Title: Re: Still Too Many Errors
Post by: aesmith on February 17, 2016, 02:55:50 PM
It's a Billion 7800DXL, and it certainly does report more info than the 582N.
Title: Re: Still Too Many Errors
Post by: roseway on February 17, 2016, 03:27:21 PM
Quote
I think that Bit's Per Tone is dynamic, i.e. shows the current usage.  However I'm not sure whether the others are recorded by the router only at time of connection.

QLN and HLog are only recorded at the time of connection. All the other stats are dynamic.
Title: Re: Still Too Many Errors
Post by: aesmith on February 17, 2016, 03:51:49 PM
Cheers.   So would it be worth re-synching during the highest error period, to grab those readings at the worst time?
Title: Re: Still Too Many Errors
Post by: roseway on February 17, 2016, 03:58:07 PM
If you do that you'll almost certainly end up with a lower connection speed.
Title: Re: Still Too Many Errors
Post by: aesmith on February 17, 2016, 04:10:49 PM
I was thinking to use the SNR target adjustment to correct for that.   So let's say I connect during the day at 6dB target, then in the evening the NM drops to 4dB, I'd reconnect setting the target to 4 so I get more or less the same speed.   
Title: Re: Still Too Many Errors
Post by: ejs on February 17, 2016, 04:38:29 PM
The dip in the bits per tone at about tone 160 (690 kHz) - possibly an AM radio station? (perhaps Radio 5 Live on 693 kHz)

I think the bits and SNR per tone graphs look fairly ordinary, for a fairly long line.

I suppose you could try comparing the bits per tone at a time when the errors are bad with the same graph that was taken at time with lower error rates.
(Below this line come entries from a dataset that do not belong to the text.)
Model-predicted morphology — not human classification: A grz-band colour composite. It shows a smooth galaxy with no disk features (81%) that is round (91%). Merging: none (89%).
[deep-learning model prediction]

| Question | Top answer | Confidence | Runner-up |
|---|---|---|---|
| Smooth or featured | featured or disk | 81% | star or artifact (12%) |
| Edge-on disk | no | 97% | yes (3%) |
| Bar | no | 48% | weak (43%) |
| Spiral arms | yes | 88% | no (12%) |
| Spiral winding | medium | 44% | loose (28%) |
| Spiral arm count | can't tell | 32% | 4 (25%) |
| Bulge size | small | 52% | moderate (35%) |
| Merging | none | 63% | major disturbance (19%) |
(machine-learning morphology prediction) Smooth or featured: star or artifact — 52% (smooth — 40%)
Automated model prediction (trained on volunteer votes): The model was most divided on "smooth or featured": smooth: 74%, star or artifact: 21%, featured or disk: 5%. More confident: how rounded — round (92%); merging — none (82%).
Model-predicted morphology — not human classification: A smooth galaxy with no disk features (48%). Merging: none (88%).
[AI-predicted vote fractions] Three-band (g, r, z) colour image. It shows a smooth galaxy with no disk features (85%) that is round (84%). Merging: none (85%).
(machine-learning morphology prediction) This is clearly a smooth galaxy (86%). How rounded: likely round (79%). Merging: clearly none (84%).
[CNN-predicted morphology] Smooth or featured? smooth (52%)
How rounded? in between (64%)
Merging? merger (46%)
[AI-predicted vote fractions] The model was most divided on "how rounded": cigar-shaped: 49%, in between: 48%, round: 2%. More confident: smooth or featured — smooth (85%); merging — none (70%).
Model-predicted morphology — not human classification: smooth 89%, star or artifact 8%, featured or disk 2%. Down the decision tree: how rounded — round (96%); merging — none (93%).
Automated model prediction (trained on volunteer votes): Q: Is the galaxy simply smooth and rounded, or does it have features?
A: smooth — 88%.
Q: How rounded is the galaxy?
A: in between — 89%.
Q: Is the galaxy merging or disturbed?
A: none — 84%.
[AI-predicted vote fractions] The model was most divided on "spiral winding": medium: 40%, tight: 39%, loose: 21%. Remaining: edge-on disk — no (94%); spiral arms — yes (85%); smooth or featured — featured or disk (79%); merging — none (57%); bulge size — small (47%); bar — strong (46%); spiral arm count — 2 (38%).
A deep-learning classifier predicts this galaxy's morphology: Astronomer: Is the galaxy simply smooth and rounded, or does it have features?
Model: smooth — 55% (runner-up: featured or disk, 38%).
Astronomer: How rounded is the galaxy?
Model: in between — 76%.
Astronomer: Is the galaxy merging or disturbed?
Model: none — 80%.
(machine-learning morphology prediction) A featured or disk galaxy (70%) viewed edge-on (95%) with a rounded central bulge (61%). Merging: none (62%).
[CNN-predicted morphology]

I don't think there's any great need to reconnect to get the other graphs, the bits per tone, SNR per tone, and QLN all show the same kind of thing really.
Title: Re: Still Too Many Errors
Post by: aesmith on February 17, 2016, 05:07:03 PM
One odd thing, if the router resynchs the error rates are really high for the rest of that day, then the next day and subsequent days they are much less.  I thought that might be because over the following 24 hours it gets a chance to move off the bad frequencies.  However bit swaps per minute continue to follow the same rough pattern, with a lot overnight and fewer during the day.
Title: Re: Still Too Many Errors
Post by: aesmith on February 19, 2016, 11:22:34 AM
Errors have still continued to reduce day by day, the four day ES graph shows the pattern clearly.   However in contrast the noise margin has reduced day by day from over 6 during the first day after re-synch to now barely going above 5.  Speculating, could it be that the modem is a bit optimistic when training up, then systematically swaps bits off the bad frequencies over the next couple of days?

Note resynch was at 07:04 on 16th, which is the first complete day on that graph.
Title: Re: Still Too Many Errors
Post by: aesmith on February 28, 2016, 07:50:13 PM
Errors are still all over the place, I think that perceived reduction following a retrain was a red herring.  Sometimes we have a good day, more often it's many hours of 20-50 ES per hour, giving daily totals of a few hundred to a couple of thousand.  Current MTBE is 78 seconds for example.   

What do people think? Is this just something I'll have to live with, or could this be a line fault?   I'm conscious that the recent fault was only half fixed by moving us to a different pair within the 5 pair cable, since the engineer couldn't locate where the fault lay within that span.  So I'm wondering whether there's cable damage that maybe degrade the other pairs, even though there's no audible noise on the line now.